Bio
Linda Pietrobelli (2001) and Bri Zamengo (2002) graduated with a Bachelor’s degree in Multimedia Arts at IUAV University of Venice.
In 2023, they formed the collective “LOVELY-RATZ, born from the desire to work together, engaging with the dimension of the other and considering it as necessary for the development of thought.


Statement

By combining performance and photography to explore human dynamics, our research focuses on interpersonal relationships and social roles through queer and transfeminist perspectives, placing relational processes at the core of practice.
  Collaboration is both a method and an ethical position: we understand artistic research as a shared process shaped by relations between people, objects, spaces, and practices, aiming to create spaces for encounter, reflection, and empathetic connection.
  Our work unfolds between aesthetic exploration and conceptual inquiry through performative and embodied practices. We investigate how the body engages with and reconfigures space through perception. Garments act as carriers of identity, bridging fashion and performance as intertwined languages.
  We engage with territory, nature, and communities, using situated and adaptive methodologies informed by care, slowness, and presence.
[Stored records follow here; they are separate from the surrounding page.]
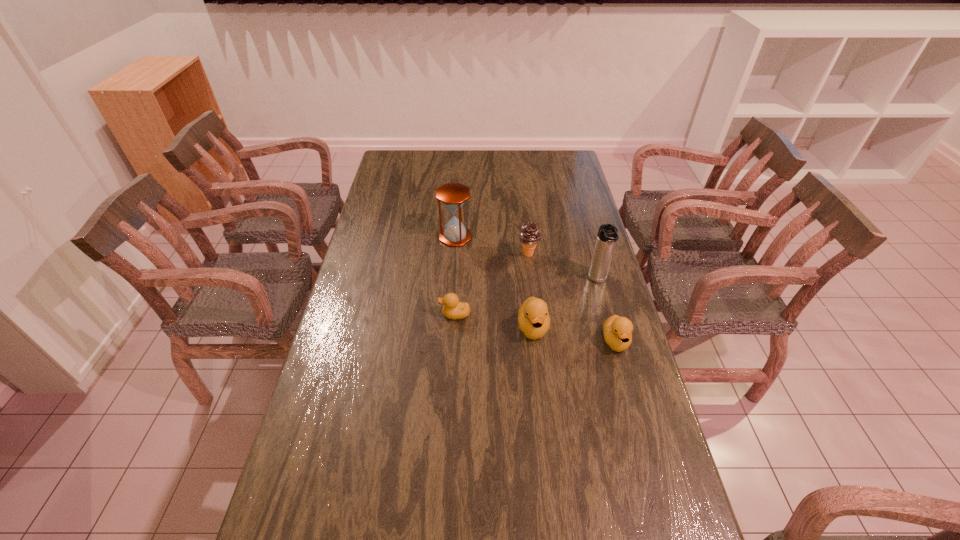
Find the location of `object that stands as the closest to the tallest duckling`. object that stands as the closest to the tallest duckling is located at coordinates (453, 309).

Select which object is the second closest to the shortest object. Please provide its 2D coordinates. Your answer should be formatted as a tuple, i.e. [(x, y)], where the tuple contains the x and y coordinates of a point satisfying the conditions above.

[(529, 236)]

The height and width of the screenshot is (540, 960). In order to click on duckling that is the second closest to the third shortest object in this screenshot , I will do `click(617, 330)`.

Identify which duckling is the second closest to the second duckling from right to left. Please provide its 2D coordinates. Your answer should be formatted as a tuple, i.e. [(x, y)], where the tuple contains the x and y coordinates of a point satisfying the conditions above.

[(617, 330)]

Where is `vacant region that satisfies the following two spatial constraints: 1. on the handle side of the thermos bottle; 2. on the face of the shortest object`? The height and width of the screenshot is (540, 960). vacant region that satisfies the following two spatial constraints: 1. on the handle side of the thermos bottle; 2. on the face of the shortest object is located at coordinates (607, 314).

At what (x,y) coordinates should I click in order to perform the action: click on vacant area in the image that satisfies the following two spatial constraints: 1. on the front side of the fifth nearest object; 2. on the face of the shortest object. Please return your answer as a coordinate pair (x, y). Looking at the image, I should click on (536, 314).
Objects, gestures, and collective actions function as relational mediators, activating shared memory and forms of belonging.
  These processes aim to generate temporary communities and micro-utopian spaces, where affective and political forms of resistance can emerge within everyday life.

Ti prometto un miracolo




    photographic book
    2025


Ti prometto un miracolo
(I promise you a miracle) is a photographic journey that begins in the transitional, impersonal spaces of modern life — Gare du Nord and Zaventem Airport in Brussels — where a simple phrase appears amid the crowds: “I promise you a miracle.” This message, fragile and hopeful, becomes the starting point for a visual exploration of Europe’s contradictions, where the dream of unity often dissolves into isolation and forgotten places.
 The project moves beyond Brussels to Charleroi, offering a deeper look into spaces often left out of official narratives. While Brussels, as the capital of Europe, symbolizes modernity and institutional power, just beyond its surface lies another city: one marked by decay, silence, and the emotional traces of lives in transit.
 These overlooked places — industrial zones, empty neighborhoods, and marginal spaces — reflect the gap between the promises of a unified Europe and the realities of those left on the margins. Inspired by Svetlana Boym’s concept of “reflective nostalgia,” the project uses memory not to return to the past, but to understand the present through the beauty of what remains.
 The Kranz typeface, designed by Studio Iknoki and inspired by the Vienna Secession, visually supports this narrative, acting as a symbolic bridge between past and present. It enhances the emotional atmosphere of the project, echoing the quiet weight of nostalgia and the longing embedded in modern urban spaces.